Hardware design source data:

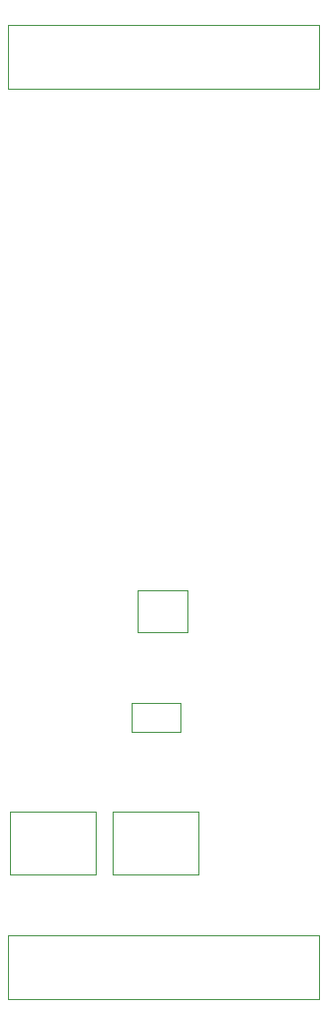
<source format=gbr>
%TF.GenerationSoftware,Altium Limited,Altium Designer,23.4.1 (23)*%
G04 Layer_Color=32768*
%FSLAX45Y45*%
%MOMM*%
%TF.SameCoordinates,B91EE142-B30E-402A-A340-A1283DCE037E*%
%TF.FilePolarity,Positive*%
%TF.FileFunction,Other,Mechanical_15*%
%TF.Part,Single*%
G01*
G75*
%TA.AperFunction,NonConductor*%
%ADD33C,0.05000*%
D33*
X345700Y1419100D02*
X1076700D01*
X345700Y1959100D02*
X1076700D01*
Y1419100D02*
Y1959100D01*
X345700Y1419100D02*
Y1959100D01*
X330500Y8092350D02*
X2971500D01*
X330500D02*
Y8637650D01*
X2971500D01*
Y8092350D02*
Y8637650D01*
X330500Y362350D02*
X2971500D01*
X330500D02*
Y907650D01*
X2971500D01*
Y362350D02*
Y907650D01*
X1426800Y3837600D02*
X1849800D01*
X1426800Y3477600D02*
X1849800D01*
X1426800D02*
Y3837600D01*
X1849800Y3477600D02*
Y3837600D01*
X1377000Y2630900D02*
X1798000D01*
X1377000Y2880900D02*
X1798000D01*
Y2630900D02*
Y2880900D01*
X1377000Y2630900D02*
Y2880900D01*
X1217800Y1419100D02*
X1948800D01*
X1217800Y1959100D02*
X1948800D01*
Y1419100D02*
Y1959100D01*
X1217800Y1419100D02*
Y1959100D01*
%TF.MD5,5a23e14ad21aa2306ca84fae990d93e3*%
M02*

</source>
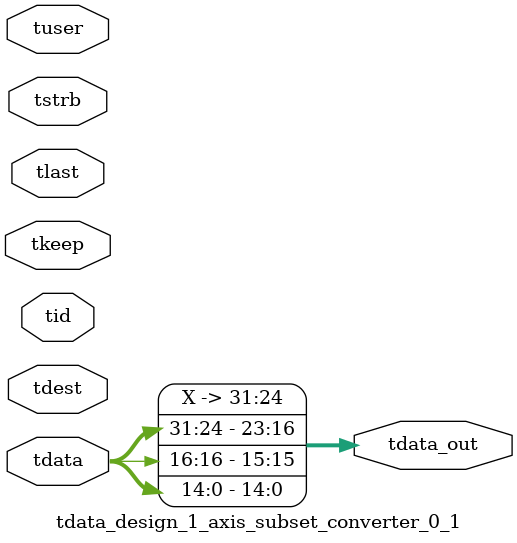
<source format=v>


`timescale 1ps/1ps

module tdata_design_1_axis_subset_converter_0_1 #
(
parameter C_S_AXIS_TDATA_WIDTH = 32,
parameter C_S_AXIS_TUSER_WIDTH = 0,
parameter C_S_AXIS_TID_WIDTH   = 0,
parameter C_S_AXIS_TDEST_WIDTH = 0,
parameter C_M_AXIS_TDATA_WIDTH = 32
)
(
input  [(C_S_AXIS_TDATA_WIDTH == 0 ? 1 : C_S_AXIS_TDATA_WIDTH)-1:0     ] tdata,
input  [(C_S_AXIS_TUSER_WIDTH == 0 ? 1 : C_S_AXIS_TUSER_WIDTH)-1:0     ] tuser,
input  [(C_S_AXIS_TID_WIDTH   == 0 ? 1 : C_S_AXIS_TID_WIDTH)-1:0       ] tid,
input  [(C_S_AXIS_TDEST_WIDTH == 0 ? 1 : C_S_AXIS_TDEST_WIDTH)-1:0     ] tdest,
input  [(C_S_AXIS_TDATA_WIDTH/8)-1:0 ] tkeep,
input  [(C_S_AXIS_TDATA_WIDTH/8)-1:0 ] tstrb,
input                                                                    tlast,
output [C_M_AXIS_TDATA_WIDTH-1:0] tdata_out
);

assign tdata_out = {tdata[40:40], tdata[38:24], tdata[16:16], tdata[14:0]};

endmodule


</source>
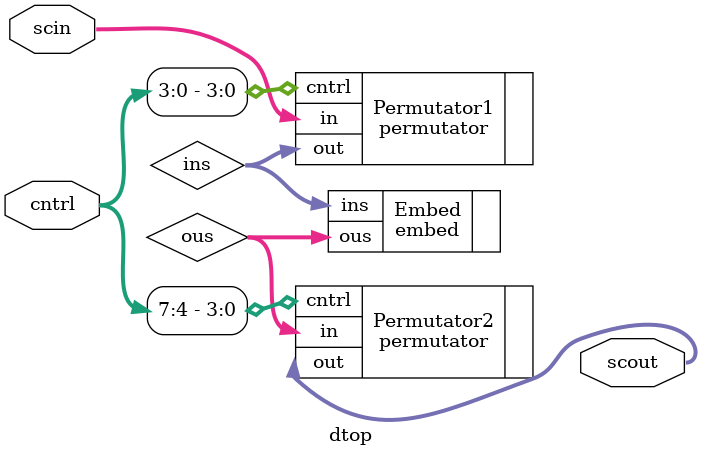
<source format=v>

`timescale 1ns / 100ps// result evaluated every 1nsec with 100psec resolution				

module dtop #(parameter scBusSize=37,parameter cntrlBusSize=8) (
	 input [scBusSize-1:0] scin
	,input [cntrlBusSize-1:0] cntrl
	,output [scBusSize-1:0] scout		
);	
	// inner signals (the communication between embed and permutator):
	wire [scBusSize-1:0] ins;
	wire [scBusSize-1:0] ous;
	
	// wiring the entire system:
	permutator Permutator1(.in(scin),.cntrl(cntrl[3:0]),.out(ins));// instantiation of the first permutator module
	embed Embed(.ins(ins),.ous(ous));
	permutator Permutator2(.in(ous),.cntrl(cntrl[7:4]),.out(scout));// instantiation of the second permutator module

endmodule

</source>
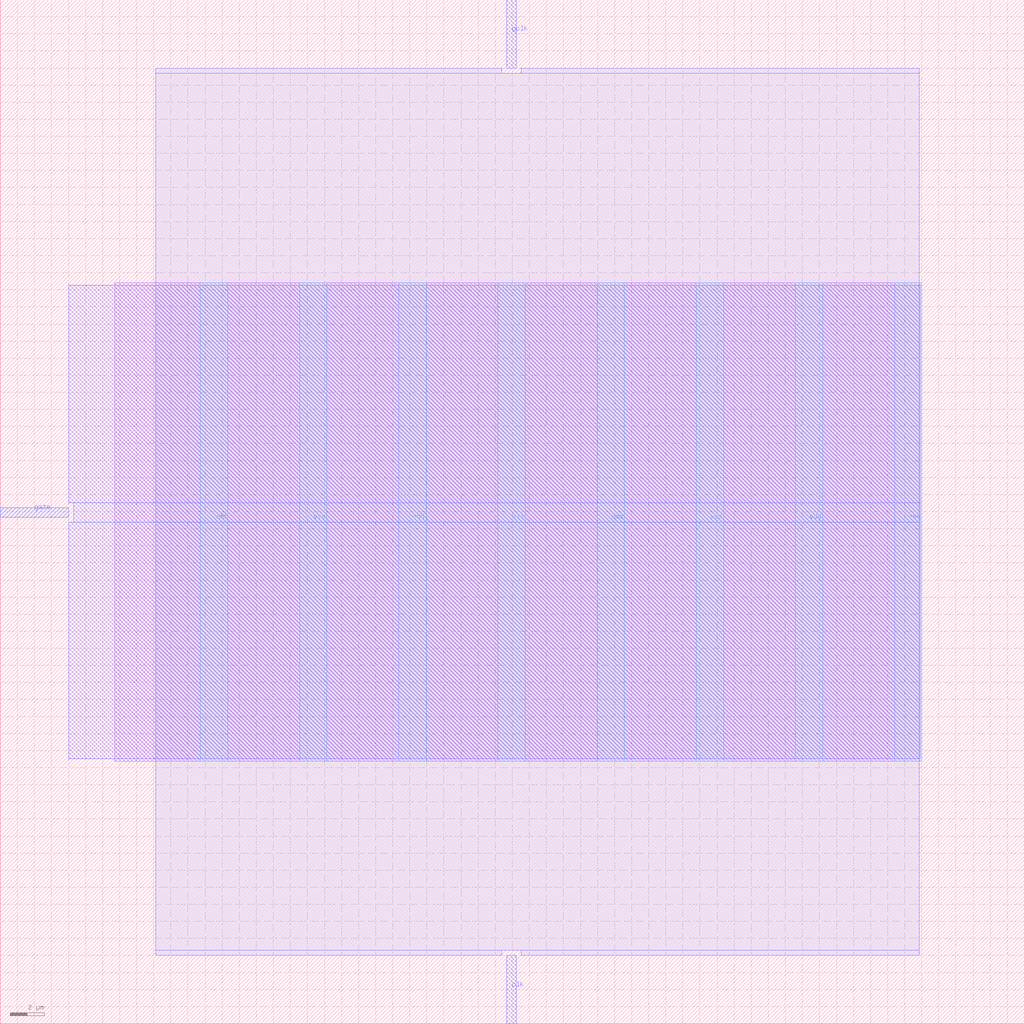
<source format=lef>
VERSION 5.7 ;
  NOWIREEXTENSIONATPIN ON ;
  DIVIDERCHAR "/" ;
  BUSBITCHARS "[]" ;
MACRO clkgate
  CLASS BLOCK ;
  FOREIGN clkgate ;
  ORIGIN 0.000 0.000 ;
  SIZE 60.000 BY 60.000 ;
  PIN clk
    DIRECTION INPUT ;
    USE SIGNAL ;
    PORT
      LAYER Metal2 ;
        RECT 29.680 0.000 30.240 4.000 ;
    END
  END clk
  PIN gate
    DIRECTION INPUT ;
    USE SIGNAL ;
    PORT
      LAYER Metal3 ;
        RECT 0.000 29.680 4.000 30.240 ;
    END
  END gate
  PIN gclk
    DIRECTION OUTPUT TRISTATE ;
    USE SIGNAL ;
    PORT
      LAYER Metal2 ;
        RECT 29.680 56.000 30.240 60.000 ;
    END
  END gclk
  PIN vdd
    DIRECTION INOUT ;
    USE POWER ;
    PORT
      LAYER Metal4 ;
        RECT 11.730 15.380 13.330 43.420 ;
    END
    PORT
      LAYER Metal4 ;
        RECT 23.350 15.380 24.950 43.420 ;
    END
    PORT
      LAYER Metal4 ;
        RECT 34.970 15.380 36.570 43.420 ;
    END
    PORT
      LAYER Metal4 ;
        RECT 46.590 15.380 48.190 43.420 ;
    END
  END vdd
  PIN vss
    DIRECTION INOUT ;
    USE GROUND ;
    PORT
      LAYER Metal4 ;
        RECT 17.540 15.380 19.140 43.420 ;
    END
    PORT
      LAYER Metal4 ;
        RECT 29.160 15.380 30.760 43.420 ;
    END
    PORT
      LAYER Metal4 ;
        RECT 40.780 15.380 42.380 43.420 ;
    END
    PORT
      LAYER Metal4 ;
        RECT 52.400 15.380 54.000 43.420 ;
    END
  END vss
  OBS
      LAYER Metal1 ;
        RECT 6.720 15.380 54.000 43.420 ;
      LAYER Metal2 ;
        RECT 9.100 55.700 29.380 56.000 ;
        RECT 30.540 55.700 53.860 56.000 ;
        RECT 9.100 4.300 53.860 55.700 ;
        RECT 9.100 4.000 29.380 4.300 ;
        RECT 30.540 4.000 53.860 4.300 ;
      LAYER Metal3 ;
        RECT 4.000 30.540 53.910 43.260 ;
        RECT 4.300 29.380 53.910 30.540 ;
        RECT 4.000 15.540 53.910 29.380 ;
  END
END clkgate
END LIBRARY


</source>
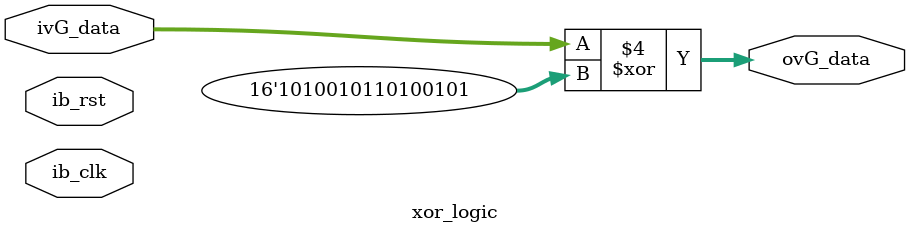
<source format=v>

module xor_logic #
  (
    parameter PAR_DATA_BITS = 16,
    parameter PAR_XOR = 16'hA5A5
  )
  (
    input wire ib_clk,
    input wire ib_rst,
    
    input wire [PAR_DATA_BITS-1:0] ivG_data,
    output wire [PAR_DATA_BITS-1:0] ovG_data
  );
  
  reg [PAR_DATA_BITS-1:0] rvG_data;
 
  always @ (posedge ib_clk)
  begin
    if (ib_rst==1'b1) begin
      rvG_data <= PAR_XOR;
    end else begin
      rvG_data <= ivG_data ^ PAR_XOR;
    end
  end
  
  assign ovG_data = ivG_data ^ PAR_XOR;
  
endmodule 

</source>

[Work instruction]: Search the data above for the string "cntrlBusSize" and return every line that has it.

[Response]:
module dtop #(parameter scBusSize=37,parameter cntrlBusSize=8) (
	,input [cntrlBusSize-1:0] cntrl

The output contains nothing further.